Dessa percepção nasceu a ciência do sistema Terra. Dela se derivou a teoria Gaia, que não é tema da "New Age", mas resultado da observação científica. Ela oferece a base para políticas globais de controle do aquecimento da Terra, que, para sobreviver, tende a reduzir a biosfera e até o número dos organismos vivos, não excluídos os seres humanos.

Emblemática foi a COP-15 sobre as mudanças climáticas em Copenhague. Como a maioria na nossa cultura é refém do vezo da atomização dos saberes, o que predominou nos discursos dos chefes de Estado eram interesses parciais: taxas de carbono, níveis de aquecimento, cotas de investimento etc. A questão central era outra: que destino queremos para a totalidade que é a nossa Casa Comum? Que podemos fazer coletivamente para garantir as condições para Gaia continuar habitável por nós e por outros seres vivos?

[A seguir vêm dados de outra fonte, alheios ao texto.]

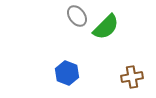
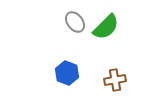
gray ellipse: moved 2 px left, 6 px down
brown cross: moved 17 px left, 3 px down
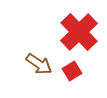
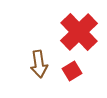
brown arrow: rotated 48 degrees clockwise
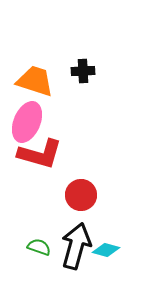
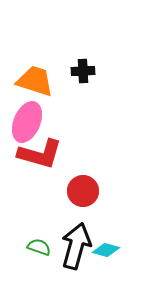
red circle: moved 2 px right, 4 px up
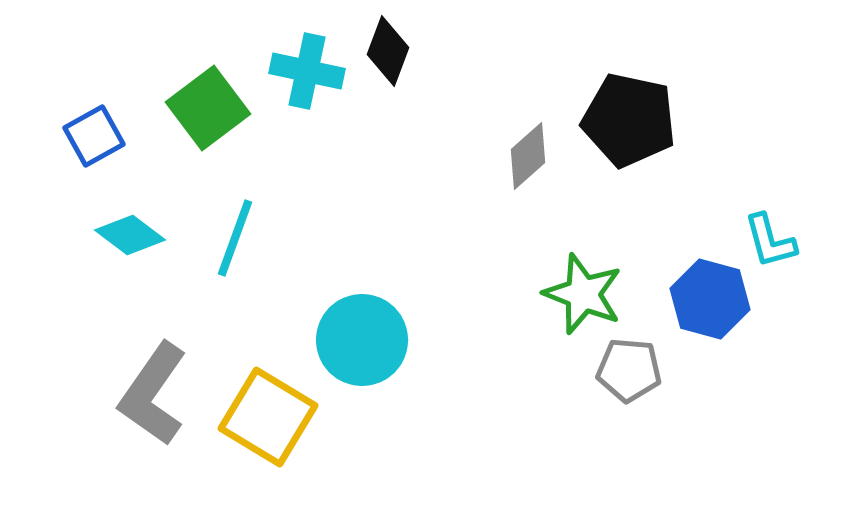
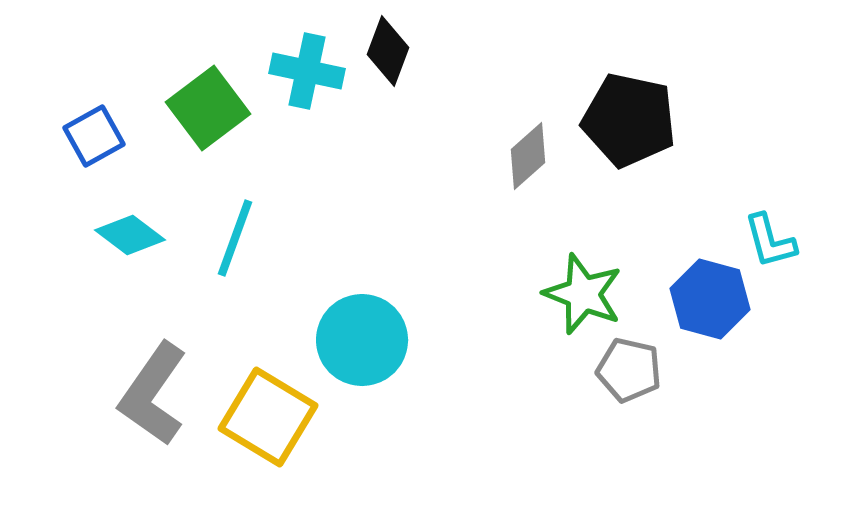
gray pentagon: rotated 8 degrees clockwise
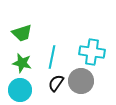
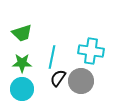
cyan cross: moved 1 px left, 1 px up
green star: rotated 12 degrees counterclockwise
black semicircle: moved 2 px right, 5 px up
cyan circle: moved 2 px right, 1 px up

Esses são problemas globais que transcendem nosso paradigma de conhecimento especializado. Temos que desenvolver urgentemente a capacidade de somar, de interagir, de religar, de repensar, de refazer o que foi desfeito e de inovar. Esse desafio se dirige a todos os especialistas para que se convençam de que a parte sem o todo não é parte. Da articulação de todos esses cacos de saber redesenharemos o painel global da realidade a ser compreendida, amada e cuidada. Essa totalidade é o conteúdo principal da consciência planetária, esta sim, a era da luz maior que nos liberta da cegueira que nos aflige.